Ceferin lamented the ‘snakes who spat in the face of all football lovers’ and yet he leads a UEFA whose latest Champions League reforms squeeze more money and games out of an already packed schedule, allocating only a handful of tickets to supporters for European finals and prioritising corporate sponsors to line their pockets.

So too FIFA, who have no problem hosting a World Cup in Qatar despite the widely publicised human rights violations.

Both only cared because this time it was their pockets being hurt. They are not righteous or fighting for the ‘little guy’. Don’t be fooled, they are not the good guys here.

NYON, SWITZERLAND - Monday, December 14, 2020: A general view of the draw table with the European Cup trophy before the UEFA Champions League 2020/21 Round of 16 draw at the UEFA Headquarters, the House of European Football.

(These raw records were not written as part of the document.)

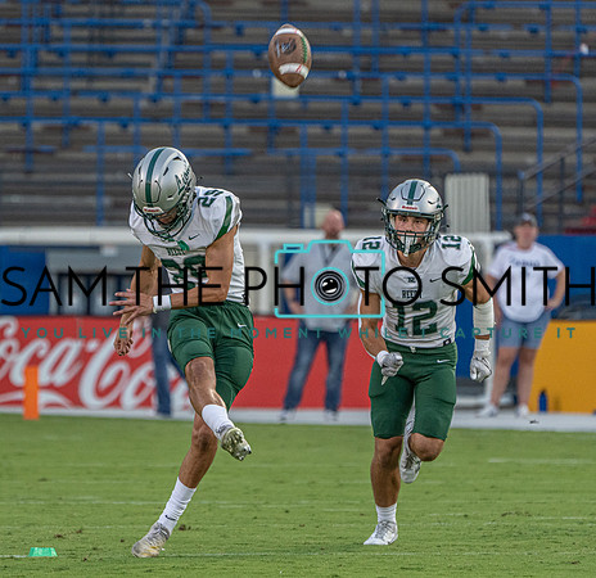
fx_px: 10786
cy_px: 363
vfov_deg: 3.1
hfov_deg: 3.2
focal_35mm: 562
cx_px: 185
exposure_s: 1/1000
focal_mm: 339
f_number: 5.6
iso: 2000
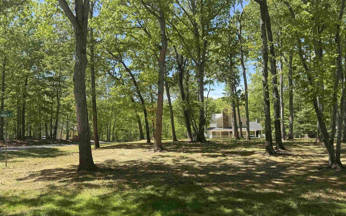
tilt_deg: +3.2
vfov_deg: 47.6
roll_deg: +0.6
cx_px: 173
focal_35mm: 26
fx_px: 245
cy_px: 111
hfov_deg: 70.4
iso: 80
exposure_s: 1/1585
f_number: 1.78
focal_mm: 6.76
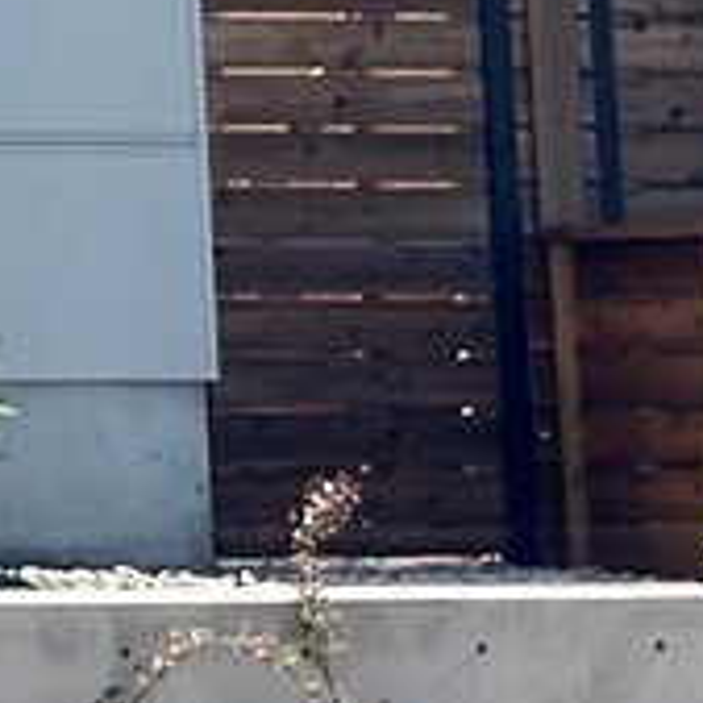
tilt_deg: +7.6
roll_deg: +0.4
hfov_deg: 4.1
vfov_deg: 4.3
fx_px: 9237
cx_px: -1901
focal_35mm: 402
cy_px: -765
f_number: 1.78
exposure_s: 1/2028
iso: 64
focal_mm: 6.86
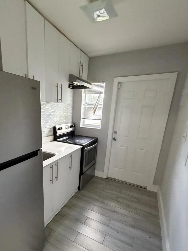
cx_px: 65
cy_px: 146
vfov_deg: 84.0
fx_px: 138
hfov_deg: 67.1
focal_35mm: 19
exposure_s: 1/60
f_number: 2.2
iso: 500
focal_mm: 2.22
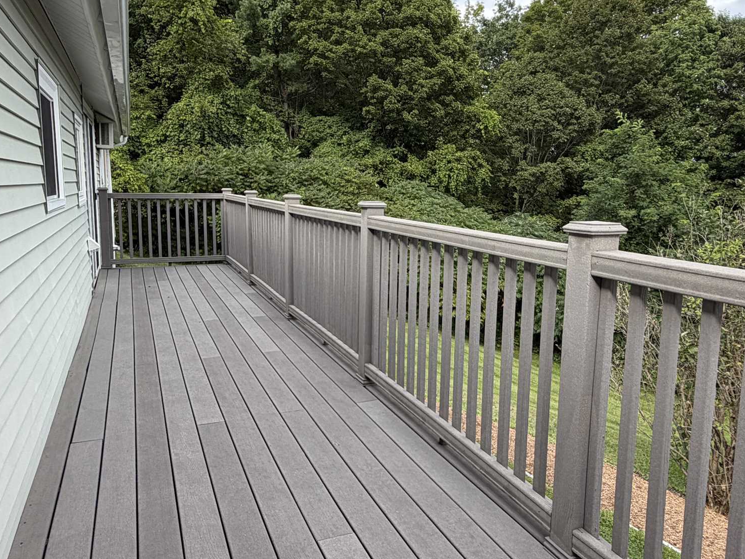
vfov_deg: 48.2
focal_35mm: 29
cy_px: 265
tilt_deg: -8.0
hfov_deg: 61.6
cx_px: 395
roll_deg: -1.0
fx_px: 624
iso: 40
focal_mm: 2.22
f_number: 2.2
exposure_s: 1/602
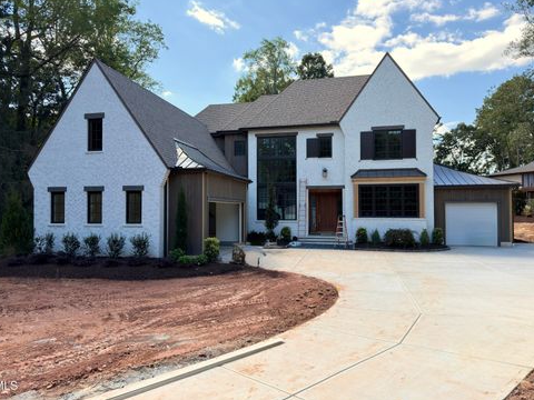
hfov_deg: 69.4
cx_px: 263
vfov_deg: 54.9
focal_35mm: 25
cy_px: 196
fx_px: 386
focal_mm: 6.76
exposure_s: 1/1818
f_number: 1.78
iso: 100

What the last few days have proven, though, is that sport can unite people in powerful ways. We have seen the strength of fanbases coming together, with tribalism paused in favour of forming a unified voice.

The Super League is gone, but this won’t be their last roll of the dice.

What’s required is a systematic realignment of the football pyramid; for supporters to have a seat at the table, given power and influence to enact change, for the game to confront racism and inequality in all forms as Patrick Bamford reinforced.

Ticket prices, kick-off times, support and funding for the women’s game. Protection for grassroots football. The list goes on. Now is the time to tidy up the game we hold so dear.

If ever there was a moment that emphasised the power of supporters, the week which brought down the Super League is it. ‘Legacy fans’ and players alike have united to make their voices heard and reinforce that our clubs belong to us.

The issues with the ‘Big Six’ owners won’t be solved by words, nor will the greed of organisations such as UEFA & FIFA disappear overnight, but what has been shown is that change can be achieved quickly when we come together.

Let this be the start, not the end, of the journey.